Impressões a Branco e Preto – 10 anos do Região de Águeda

RUI BASTOS, director

Já não sei se foi em Budapeste que não tive oportunidade de visitar uma determinada galeria de arte onde havia um quadro que o catálogo referenciava como “a cidade”. Lembro-me, isso sim, de que se tratava de uma tela completamente pintada de branco que ocupava quase toda a superfície de uma das paredes da galeria e que, também por isso, clamava imperativamente por atenção.

Em conversa com o pintor que deambulava por ali a fumar um cigarro e a bebericar um copo de Tokai, de que passei a ser cliente, percebi a profundidade da simbologia do que só na aparência era simplista!
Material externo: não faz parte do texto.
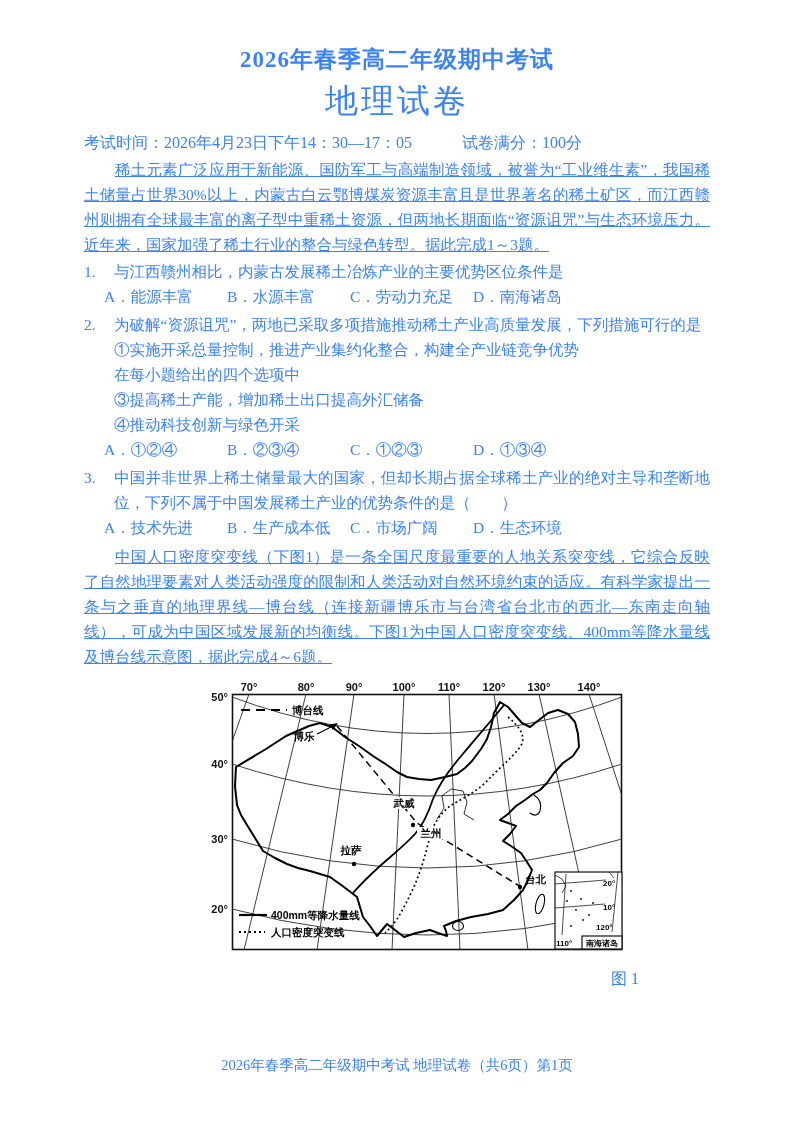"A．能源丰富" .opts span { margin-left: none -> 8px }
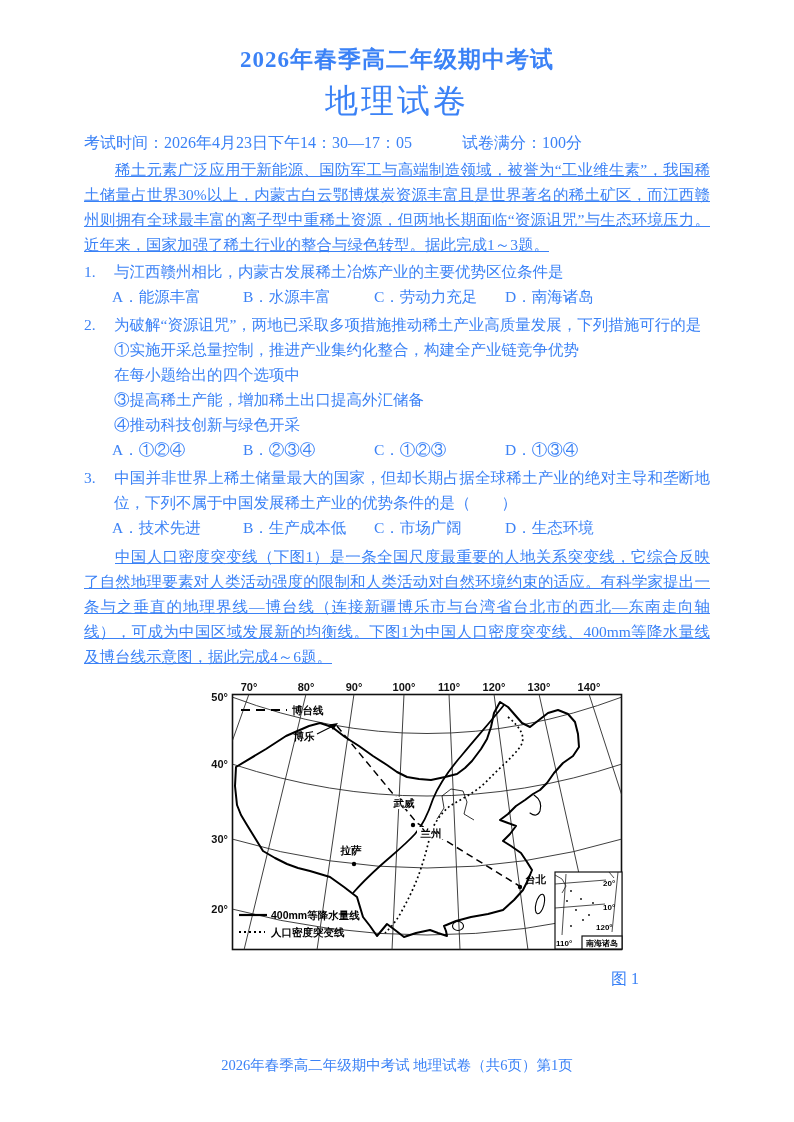"2026年春季高二年级期中考试 地理试卷（共6页）第1页" div.footer { html: <div>2026年春季高二年级期中考试 地理试卷（共6页）第1页</div> -> none }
Disse-me, num inglês que eu também percebia, que naquela tela pretendeu expressar, para além de tudo, os sentimentos das pessoas que habitavam a cidade, as suas angústias, as suas ansiedades, os seus amores e desamores, a solidão e a nervura dos dias em silêncio atravessados pelos sons dos néons publicitários e pelos motores dos carros, o sexo fora de horas, premente e fugidio ou o odor do abandono de um copo de vinho vazio com um cigarro apagado à pressa no cinzeiro ou, ainda, o olhar das crianças a acordar para ir para a escola em manhãs cinzentas e tudo o mais, tanto mais, que a cidade tira, retira, à humanidade que nos esforçamos por representar quotidianamente.

Mesmo esforçando-me por compreender a sua idiossincrasia artística confrontei-o com a brancura da tela, se seria ela a tradução da pureza dos gestos todos que nos roubam no dia-a-dia. Mas não, explicou era um muro, alto, muito alto, branco, todo branco, na base do qual ele se havia sentado, costas direitas contra o muro, pernas estendidas e papel de desenho no regaço das pernas e lápis de carvão nos dedos. E, por detrás do muro viu a floresta enorme e densa, impenetrável. E, depois da floresta os campos mesclados de cores agrícolas. E depois do campo as estradas sinuosas, primeiro, serpenteando até às grandes vias que conduziam à cidade. E depois as primeiras casas. E depois os prédios mais altos, o vidro e o aço, as construções históricas, ali a ponte da Imperatriz, mais além o Parlamento em triplicado, a Praça dos Heróis, as saunas e os outros todos, a estação ferroviária, os centros comerciais, as ruas, as avenidas, as praças, as pessoas… Ali, então, estava a Cidade! E nela as pessoas. Era essa a sua pintura!

É claro que um muro branco não chega para representar uma cidade! A menos que a olhemos com olhos de ver e, então, não haverá muros que tapem os bosques, que ocultem os campos, que escondam os edifícios onde vivem as pessoas… Os sentimentos, os ideais, toda a nossa filosofia de vida, cabem então em qualquer tela.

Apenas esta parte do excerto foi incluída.